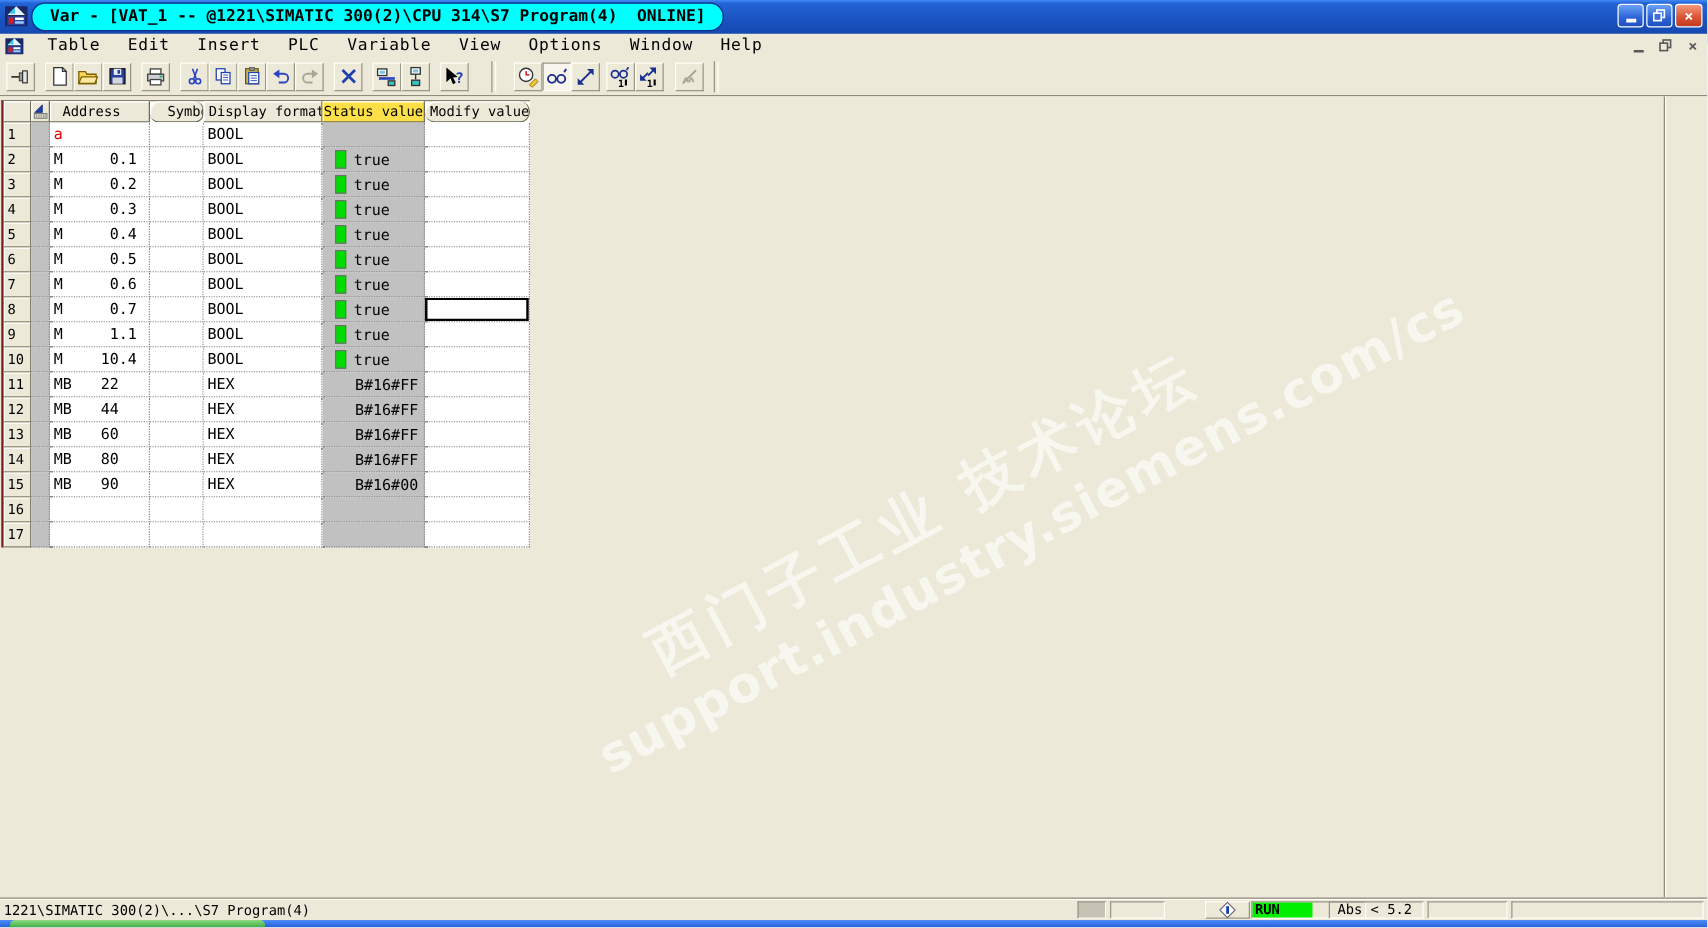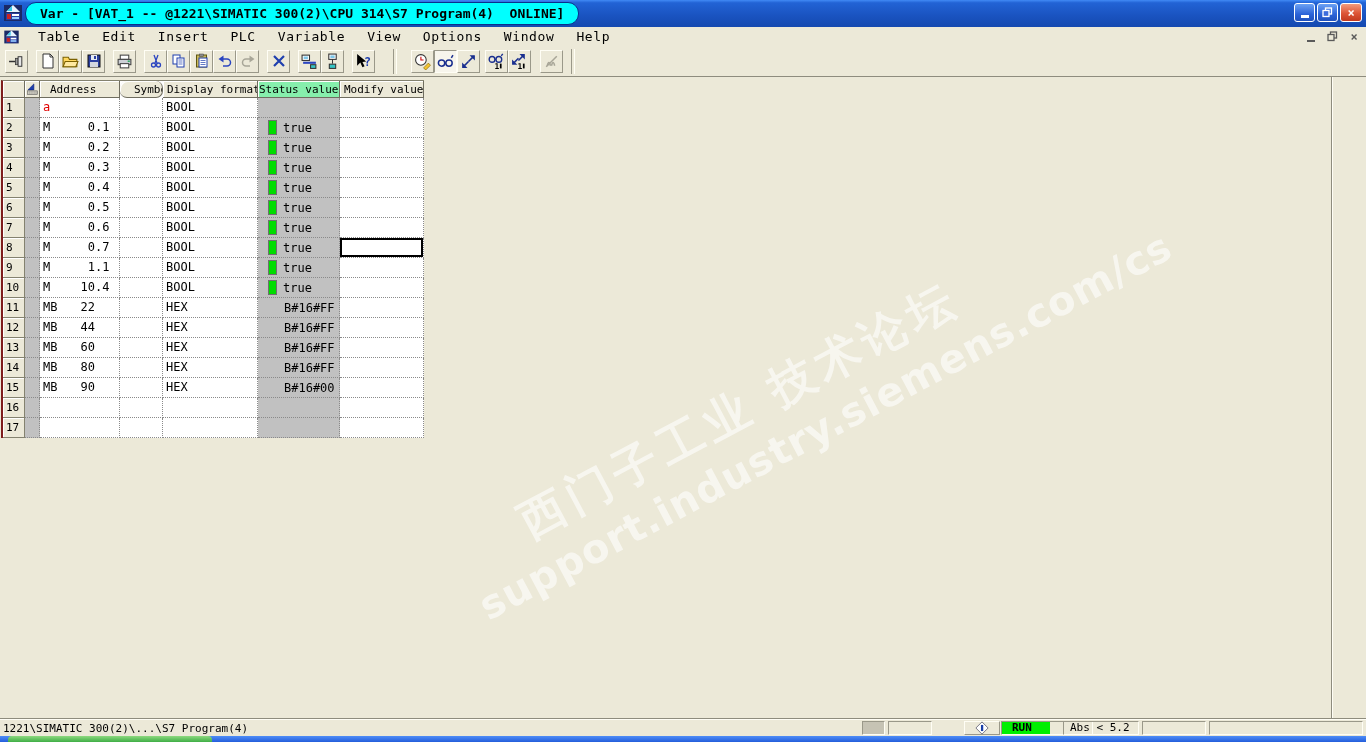--- a/index.html
+++ b/index.html
@@ -79,36 +79,36 @@
   .sv{font-size:12px;}
   .sv.pad{margin-left:16px;}
   
   .tr.head .c{background:#ece9d8;border-right:1px solid #6f6d5f;border-bottom:1px solid #6f6d5f;
     box-shadow:inset 1px 1px 0 #fff;font-size:11px;padding-top:2px;}
   .tr.head .c.num{width:22px;}
   .tr.head .c.marker{width:15px;display:flex;align-items:center;justify-content:center;padding-top:0;}
   .tr.head .c.addr{padding-left:10px;}
   .tr.head .c.sym{padding-left:14px;border-radius:7px;}
   .tr.head .c.fmt{padding-left:4px;}
-  .tr.head .c.status{background:#86efac;padding-left:1px;display:block;}
-  .tr.head .c.modify{padding-left:4px;}
+  .tr.head .c.status{background:#fde047;padding-left:1px;display:block;}
+  .tr.head .c.modify{padding-left:4px;border-radius:8px;}
 
   
   .statusbar{position:absolute;left:0;top:718px;width:1366px;height:18px;background:#ece9d8;
     border-top:1px solid #8e8c7e;box-shadow:inset 0 1px 0 #fffef5;font-size:11px;}
   .spath{position:absolute;left:3px;top:3px;white-space:pre;}
   .panel{position:absolute;top:2px;height:14px;box-sizing:border-box;
     border:1px solid;border-color:#9a9889 #fffef5 #fffef5 #9a9889;font-size:11px;line-height:12px;}
   .p1{left:862px;width:23px;background:#c6c3b4;}
   .p2{left:888px;width:44px;}
   .p3{left:964px;width:36px;border-color:#fffef5 #9a9889 #9a9889 #fffef5;
     display:flex;align-items:center;justify-content:center;}
   .p4{left:1001px;width:92px;}
   .p4 .run{display:inline-block;width:48px;height:12px;background:#00ef00;color:#000;
-    font-weight:bold;padding-left:10px;box-sizing:border-box;}
+    font-weight:bold;padding-left:2px;box-sizing:border-box;}
   .p5{left:1063px;width:76px;padding-left:6px;white-space:pre;}
   .p6{left:1142px;width:64px;}
   .p7{left:1209px;width:154px;}
 
   
   .taskbar{position:absolute;left:0;top:736px;width:1366px;height:6px;
     background:linear-gradient(180deg,#4e8df7,#245edb);}
   .startfrag{position:absolute;left:8px;top:0;width:204px;height:6px;border-radius:4px 4px 0 0;
     background:linear-gradient(180deg,#8ed97f,#3fae46);}
 </style>

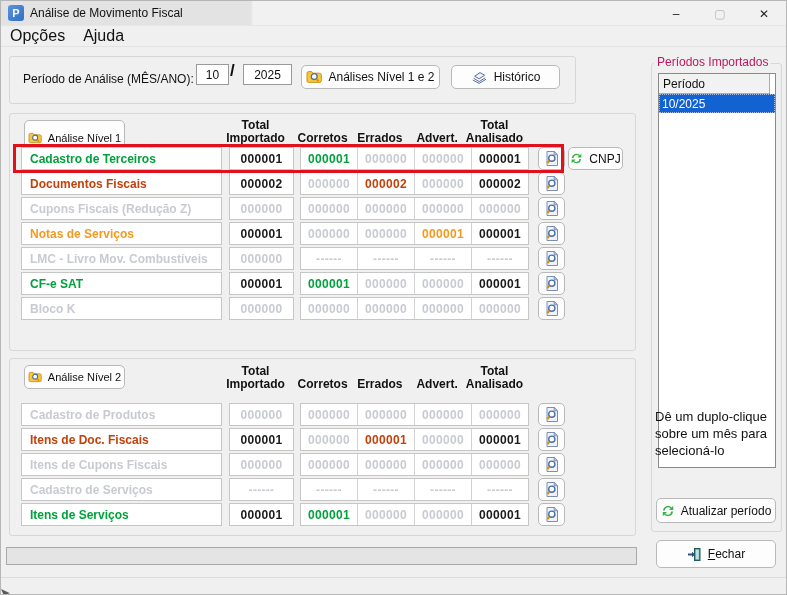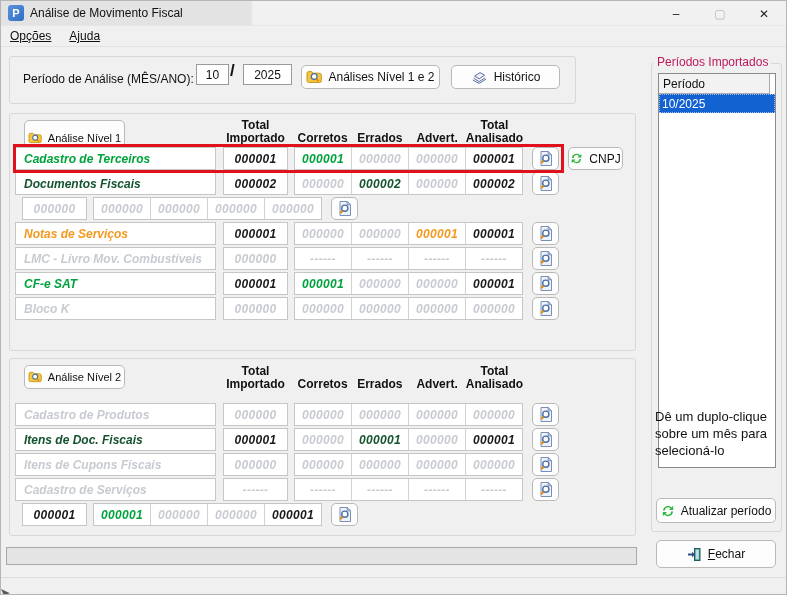--- a/index.html
+++ b/index.html
@@ -14,55 +14,55 @@
   .app-icon { width:16px; height:16px; margin:0 6px 0 7px; background:linear-gradient(135deg,#5b93de,#2f6fc4);
     border-radius:3px; color:#fff; font-size:11px; font-weight:bold; display:flex; align-items:center; justify-content:center; }
   .title-text { font-size:12px; color:#111; }
   .win-btns { position:absolute; right:0; top:0; height:25px; display:flex; }
   .win-btn { width:44px; height:25px; display:flex; align-items:center; justify-content:center; font-size:12px; color:#222; }
   .win-btn.max { color:#b9b9b9; }
 
   
   .menubar { position:absolute; left:0; top:25px; width:100%; height:21px; display:flex; align-items:center;
     background:#f0f0f0; border-bottom:1px solid #e2e2e2; }
-  .menu-item { font-size:12px; color:#111; padding:2px 9px;text-decoration:underline; }
+  .menu-item { font-size:16px; color:#111; padding:2px 9px; }
 
   
   .panel { position:absolute; border:1px solid #d7d7d7; border-radius:3px; background:transparent; }
   .btn { position:absolute; background:#fdfdfd; border:1px solid #b9b9b9; border-radius:5px;
     font-size:12px; color:#111; display:flex; align-items:center; justify-content:center; gap:6px;
     font-family:"Liberation Sans",sans-serif; cursor:default; }
   .btn svg { flex:0 0 auto; }
 
   
   .period-label { position:absolute; left:22px; top:71px; font-size:12px; color:#111; }
   .field { position:absolute; background:#fff; border:1px solid #9a9a9a; font-size:12px; color:#111;
     display:flex; align-items:center; justify-content:center; }
   .slash { position:absolute; left:229px; top:60px; font-size:17px; font-weight:bold; color:#111; }
 
   
   .thead { position:absolute; left:222px; width:300px; display:flex; align-items:flex-end; }
   .th { font-size:12px; font-weight:bold; color:#111; text-align:center; white-space:pre-line; line-height:13px; }
   .th.w-tot { width:65px; } .th-gap { width:6px; } .th.w-col { width:57.25px; }
 
   
-  .rows { position:absolute; left:14px;font-style:italic; }
+  .rows { position:absolute; left:20px; }
   .trow { display:flex; height:23px; margin-bottom:2px; align-items:stretch; }
   .cell { background:#fff; border:1px solid #c6c6c6; display:flex; align-items:center; font-size:12px; font-weight:bold; }
   .cell.lbl { width:201px; padding-left:8px; }
   .sp7 { width:7px; } .sp6 { width:6px; } .sp9 { width:9px; }
   .cell.tot { width:65px; justify-content:center; }
   .cgroup { display:flex; width:229px; border:1px solid #c6c6c6; background:#fff; }
   .cgroup .val.g { flex:1; border:none; border-left:1px solid #d2d2d2; justify-content:center; background:transparent; }
   .cgroup .val.g:first-child { border-left:none; }
   .val { display:flex; align-items:center; font-size:12px; font-weight:bold; letter-spacing:.3px; }
   .magbtn { width:27px; height:23px; background:#fdfdfd; border:1px solid #b9b9b9; border-radius:5px;
     display:flex; align-items:center; justify-content:center; padding:0; }
 
-  .c-black { color:#1a1a1a; } .c-green { color:#00a23c; } .c-red { color:#14532d; }
+  .c-black { color:#1a1a1a; } .c-green { color:#00a23c; } .c-red { color:#c2410c; }
   .c-orange { color:#f5991e; } .c-grey { color:#c7cbd1; }
 
   .hl-rect { position:absolute; left:12px; top:143px; width:551px; height:29px;
     border:3px solid #e0111d; pointer-events:none; z-index:6; }
 
   
   .grp-label { position:absolute; font-size:12px; color:#be185d; background:#f0f0f0; padding:0 3px; z-index:2; }
   .listbox { position:absolute; left:657px; top:72px; width:118px; height:395px; background:#fff; border:1px solid #8a8a8a; }
   .list-header { height:20px; width:calc(100% - 5px); background:#f2f2f2; border-right:1px solid #aaa; border-bottom:1px solid #aaa;
     font-size:12px; color:#111; display:flex; align-items:center; padding-left:4px; }
@@ -176,20 +176,21 @@
       <svg width="16" height="17" viewBox="0 0 16 17">
         <path d="M3 1.5 h7.2 l3.3 3.3 V15.5 H3 z" fill="#eef2fb" stroke="#7a8fb5" stroke-width="1"></path>
         <path d="M10.2 1.5 l3.3 3.3 h-3.3 z" fill="#cfd9ee" stroke="#7a8fb5" stroke-width="1"></path>
         <circle cx="7.8" cy="8.2" r="3.1" fill="#ffffff" stroke="#4a6fa5" stroke-width="1.4"></circle>
         <line x1="5.6" y1="10.6" x2="3.4" y2="13" stroke="#e08a00" stroke-width="2"></line>
       </svg>
     </button>
   </div>
 
   <div class="trow">
+    <div class="cell lbl c-grey">Cupons Fiscais (Redução Z)</div>
     <div class="sp7"></div>
     <div class="cell tot val c-grey">000000</div>
     <div class="sp6"></div>
     <div class="cgroup">
       <div class="val g c-grey">000000</div>
       <div class="val g c-grey">000000</div>
       <div class="val g c-grey">000000</div>
       <div class="val g c-grey">000000</div>
     </div>
     <div class="sp9"></div>
@@ -402,20 +403,21 @@
       <svg width="16" height="17" viewBox="0 0 16 17">
         <path d="M3 1.5 h7.2 l3.3 3.3 V15.5 H3 z" fill="#eef2fb" stroke="#7a8fb5" stroke-width="1"></path>
         <path d="M10.2 1.5 l3.3 3.3 h-3.3 z" fill="#cfd9ee" stroke="#7a8fb5" stroke-width="1"></path>
         <circle cx="7.8" cy="8.2" r="3.1" fill="#ffffff" stroke="#4a6fa5" stroke-width="1.4"></circle>
         <line x1="5.6" y1="10.6" x2="3.4" y2="13" stroke="#e08a00" stroke-width="2"></line>
       </svg>
     </button>
   </div>
 
   <div class="trow">
+    <div class="cell lbl c-green">Itens de Serviços</div>
     <div class="sp7"></div>
     <div class="cell tot val c-black">000001</div>
     <div class="sp6"></div>
     <div class="cgroup">
       <div class="val g c-green">000001</div>
       <div class="val g c-grey">000000</div>
       <div class="val g c-grey">000000</div>
       <div class="val g c-black">000001</div>
     </div>
     <div class="sp9"></div>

* Action item
Within the data above, count the lines that contain the string "linear"; the reply is the number alone.

* Response
3